OpenAI will route sensitive chats to GPT‑5‑thinking via a real‑time router, add parental controls and enable default age‑appropriate rules with distress alerts
OpenAI plans to route sensitive conversations to reasoning models like GPT-5 and roll out parental controls within the next month — part of an ongoing response to recent safety incidents involving ChatGPT failing to detect mental distress. Experts attribute these issues to fundamental design elements: the models’ tendency to validate user statements and their next-word prediction algorithms, which cause chatbots to follow conversational threads rather than redirect potentially harmful discussions. OpenAI thinks that at least one solution to conversations that go off the rails could be to automatically reroute sensitive chats to “reasoning” models. “We recently introduced a real-time router that can choose between efficient chat models and reasoning models based on the conversation context.
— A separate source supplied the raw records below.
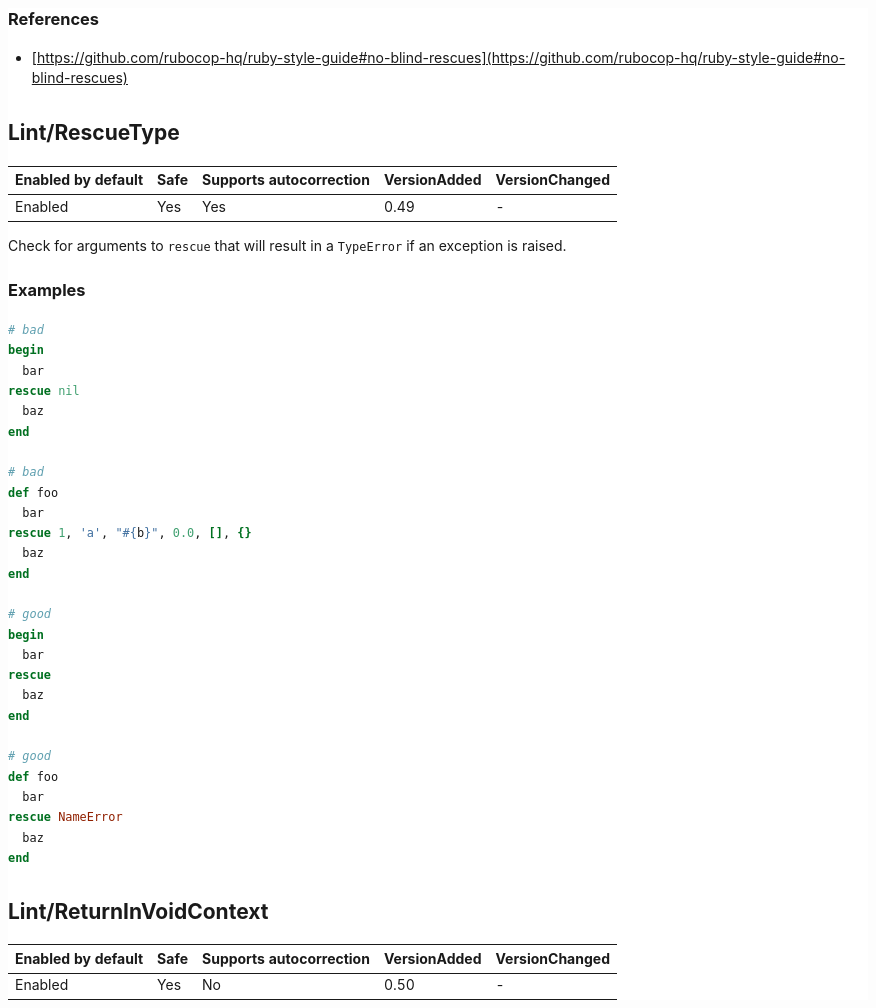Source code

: ### References

* [https://github.com/rubocop-hq/ruby-style-guide#no-blind-rescues](https://github.com/rubocop-hq/ruby-style-guide#no-blind-rescues)

## Lint/RescueType

Enabled by default | Safe | Supports autocorrection | VersionAdded | VersionChanged
--- | --- | --- | --- | ---
Enabled | Yes | Yes  | 0.49 | -

Check for arguments to `rescue` that will result in a `TypeError`
if an exception is raised.

### Examples

```ruby
# bad
begin
  bar
rescue nil
  baz
end

# bad
def foo
  bar
rescue 1, 'a', "#{b}", 0.0, [], {}
  baz
end

# good
begin
  bar
rescue
  baz
end

# good
def foo
  bar
rescue NameError
  baz
end
```

## Lint/ReturnInVoidContext

Enabled by default | Safe | Supports autocorrection | VersionAdded | VersionChanged
--- | --- | --- | --- | ---
Enabled | Yes | No | 0.50 | -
We’ll soon begin to route some sensitive conversations—like when our system detects signs of acute distress—to a reasoning model, like GPT‑5-thinking, so it can provide more helpful and beneficial responses, regardless of which model a person first selected.” OpenAI says its GPT-5 thinking and o3 models are built to spend more time thinking for longer and reasoning through context before answering, which means they are “more resistant to adversarial prompts.” The AI firm also said it would roll out parental controls in the next month, allowing parents to link their account with their teen’s account through an email invitation. Soon, parents will be able to control how ChatGPT responds to their child with “age-appropriate model behavior rules, which are on by default.” Parents will also be able to disable features like memory and chat history. Perhaps the most important parental control that OpenAI intends to roll out is that parents can receive notifications when the system detects their teenager is in a moment of “acute distress.”